Ich suchte mir einen alten Lappen und schwenkte ihn mit Wasser aus, begann dann das Blut von diversen Biss- und Kratzspuren an Hals und Brust des Jüngeren zu säubern.
Kibum eilte Sekunden später herein, seine Augen schmerzerfüllt beim Anblick unseres jungen, verletzlichen Menschleins.
"Du musst mir bald wieder Zutaten mitbringen, mein Vorrat geht zur Neige.", murmelte der Hexer, während er einen Tiegel mit seiner Heilsalbe hervorzog, das tassengroße Töpfchen halb leer.
"Mache ich.
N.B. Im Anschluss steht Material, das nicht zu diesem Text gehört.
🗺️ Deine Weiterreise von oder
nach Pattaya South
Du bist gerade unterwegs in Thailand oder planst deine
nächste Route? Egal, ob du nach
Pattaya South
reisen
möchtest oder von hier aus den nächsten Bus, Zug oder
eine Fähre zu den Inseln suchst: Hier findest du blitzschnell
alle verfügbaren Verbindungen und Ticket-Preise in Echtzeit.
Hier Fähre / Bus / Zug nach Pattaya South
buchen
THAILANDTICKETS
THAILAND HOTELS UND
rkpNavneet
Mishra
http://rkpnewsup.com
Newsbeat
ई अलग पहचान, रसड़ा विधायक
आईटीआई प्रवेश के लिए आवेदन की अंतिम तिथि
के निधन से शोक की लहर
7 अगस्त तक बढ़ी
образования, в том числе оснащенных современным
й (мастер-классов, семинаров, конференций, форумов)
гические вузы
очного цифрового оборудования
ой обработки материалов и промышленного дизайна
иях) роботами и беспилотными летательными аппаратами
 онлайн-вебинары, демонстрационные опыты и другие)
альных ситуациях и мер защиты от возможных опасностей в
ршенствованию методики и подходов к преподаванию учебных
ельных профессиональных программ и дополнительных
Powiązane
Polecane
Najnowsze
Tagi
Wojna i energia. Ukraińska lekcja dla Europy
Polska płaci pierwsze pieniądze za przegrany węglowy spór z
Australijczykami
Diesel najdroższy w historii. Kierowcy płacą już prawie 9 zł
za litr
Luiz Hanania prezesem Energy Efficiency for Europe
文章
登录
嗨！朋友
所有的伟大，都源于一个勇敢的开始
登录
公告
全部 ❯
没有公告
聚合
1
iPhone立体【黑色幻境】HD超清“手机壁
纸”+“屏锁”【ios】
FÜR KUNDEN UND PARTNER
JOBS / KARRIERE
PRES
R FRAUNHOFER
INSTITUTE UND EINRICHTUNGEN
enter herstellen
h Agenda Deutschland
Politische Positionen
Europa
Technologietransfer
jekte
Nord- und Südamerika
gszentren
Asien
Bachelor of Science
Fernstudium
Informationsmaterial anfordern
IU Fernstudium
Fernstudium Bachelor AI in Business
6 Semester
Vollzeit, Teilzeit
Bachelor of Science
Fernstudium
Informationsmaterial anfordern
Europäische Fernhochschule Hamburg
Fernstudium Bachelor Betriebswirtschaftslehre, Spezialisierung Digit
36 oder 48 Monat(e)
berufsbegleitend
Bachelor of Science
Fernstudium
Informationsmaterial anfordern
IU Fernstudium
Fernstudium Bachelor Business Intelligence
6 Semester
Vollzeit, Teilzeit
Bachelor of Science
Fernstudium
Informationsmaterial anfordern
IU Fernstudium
Melde dich, sollte noch was dazu kommen." Damit zog ich Taemin sanft in meine Arme, gab ihm einen Trank gegen sein aufsteigendes Fieber und legte weiter seine eigentlichen Wunden frei, damit Kibum sie versorgen konnte.
Seine Hüften und Oberschenkel hingen wie immer so gut wie in Fetzen, waren eine gigantische, aufgerissene Wunde, die wir nur mit Mühe schließen konnten.
Zwei Stunden des Kampfes verstrichen, dann lag Taemin wieder gleichmäßig atmend und im Heilungsprozess unter meiner Decke, nur sein helles Haar und das bleiche, feenhafte Gesicht noch zu sehen.
"Ich muss noch zu Jonghyun... Passt du auf ihn auf?"
Kibum nickte mir bloß müde zu und mit der Puppe verließ ich den Raum, wanderte zu Jonghyuns Zimmer hinauf. Der Dämon lag auf seinem Bett und starrte an die Decke, roch vermutlich das Blut bis hierher.
"Deine Puppe ist fertig.", kündigte ich ihm leise an und er hob den Kopf etwas, setzte dann ein bemühtes Lächeln auf. "Das ging schnell, danke. Aber ich werde dir wann anders erzählen... Kümmere dich um Taemin."
Ich reichte ihm zustimmend das Geschenk und ging dann wieder zur Tür. "Damals, als du Taehyungs Augen geholt hast, um sie Yifan zu zeigen... Hast du da auch den anderen Jungen gefunden?", fragte ich leise, hoffte, dass es nicht Taehyung war und sein Freund sich als der Drachenjunge herausstellen würde.
"Ich traf ihn danach mal... Er wäre wesentlich passender für die Rolle."
Ich nickte erleichtert, wünschte ihm dann eine gute Nacht und zog mich zurück, setzte mich an Taemins Seite und bewachte ihn die Nacht über, auf dass Yifan ihn ruhen ließ.